What if the Internet does not work?
Every once in a while you’ll check into a hotel where the Wi-Fi is just terrible. Excuses won’t help you connect. You need a plan.
The first step is to call reception and ask for assistance. Sometimes they can restart the router or restore your connection. But it doesn’t always work, or it’s just a temporary solution. I can almost guarantee you’re not the first person to complain about slow WiFi, and even a quick glance at guest reviews would likely reveal the problem before you book.
Another solution: move to another room. Some rooms are too far from the hotspot. Hotels understand that some customers need a faster connection, and they’ll probably be happy to comply.
Can you check out of your hotel early and request a refund if the connection is too slow? Perhaps. If the property advertises a fast internet connection on its site — anything above 25 Mbps — you have a good chance. Run a speed test to document your internet speed. Make sure the property has a chance to fix it before you leave.
Renting an access point is also a great temporary solution. That’s what Richie Fink, a retired biosafety officer from Andover, Mass., did on a recent trip to Switzerland.

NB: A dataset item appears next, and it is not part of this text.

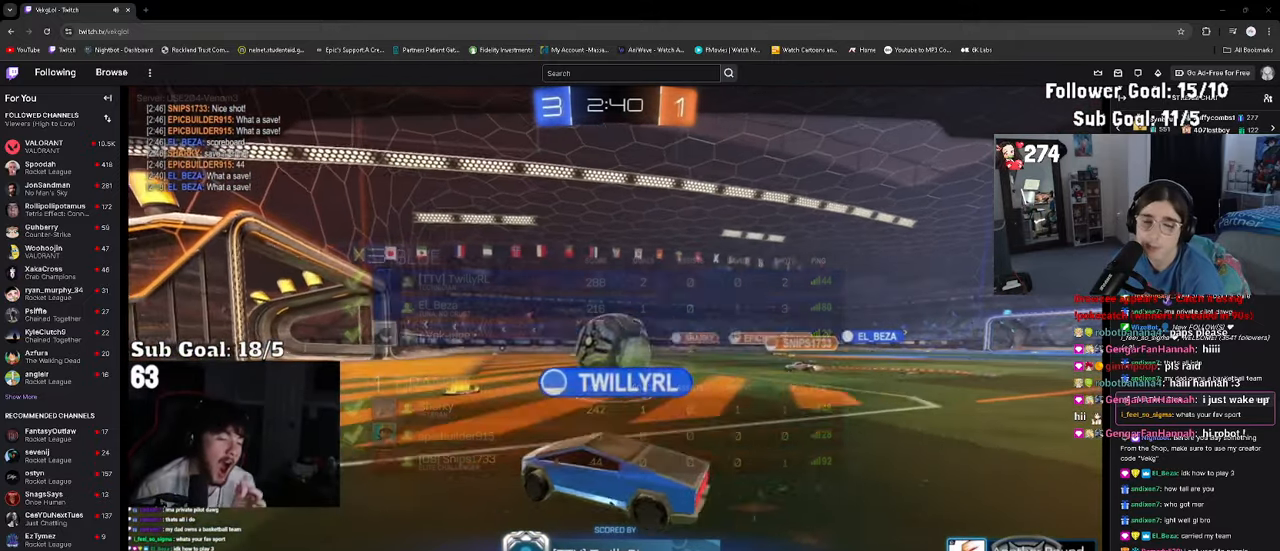
Gameplay with a controller (PlayStation layout); each line is a JSON object with the inputs held at the frame after it. "events" lists button and stick changes between this image and that frame as [ms after this image, input, new state], when the widget could be followed in between.
{"buttons": [], "left_stick": "center", "right_stick": "center", "events": []}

“It was reliable and fast,” he recalls. “I had a strong signal everywhere I went.”
But perhaps the most effective solution is to let your hotel know that a fast, reliable internet connection is a utility. Not having one is like having a hotel room without running water or electricity. If enough guests point out this simple truth, we’ll all be online in no time.
Here are some other connection strategies
Check reviews. Hotel reviews almost always contain information about in-room connectivity. “You can rely on user reviews to give you the most accurate account of hotel internet quality,” says Aseem Kishore, CEO of Help Desk Geek. Look for hotels that have positive reviews before deciding on your accommodation.
Be comfortable with your gear. “Practice connecting your smartphone to your laptop,” advises Edward Hasbrouck, avid traveler and privacy advocate. He says that many phone plans allow you to connect your phone to your laptop as a wireless data modem, providing fast connection speeds. But it can also drain your data, so be careful.
If all else fails, leave. That’s the advice of Crystal Stranger, an accountant who recently rented an apartment in Cape Town, South Africa. “The internet was horrible,” she recalls, “definitely not what was advertised.” After several attempts to fix the slow connection, she left the apartment and found a place with faster Wi-Fi. “Don’t be afraid to leave if it’s really bad,” she advises. Note, however, that you may not be entitled to a refund.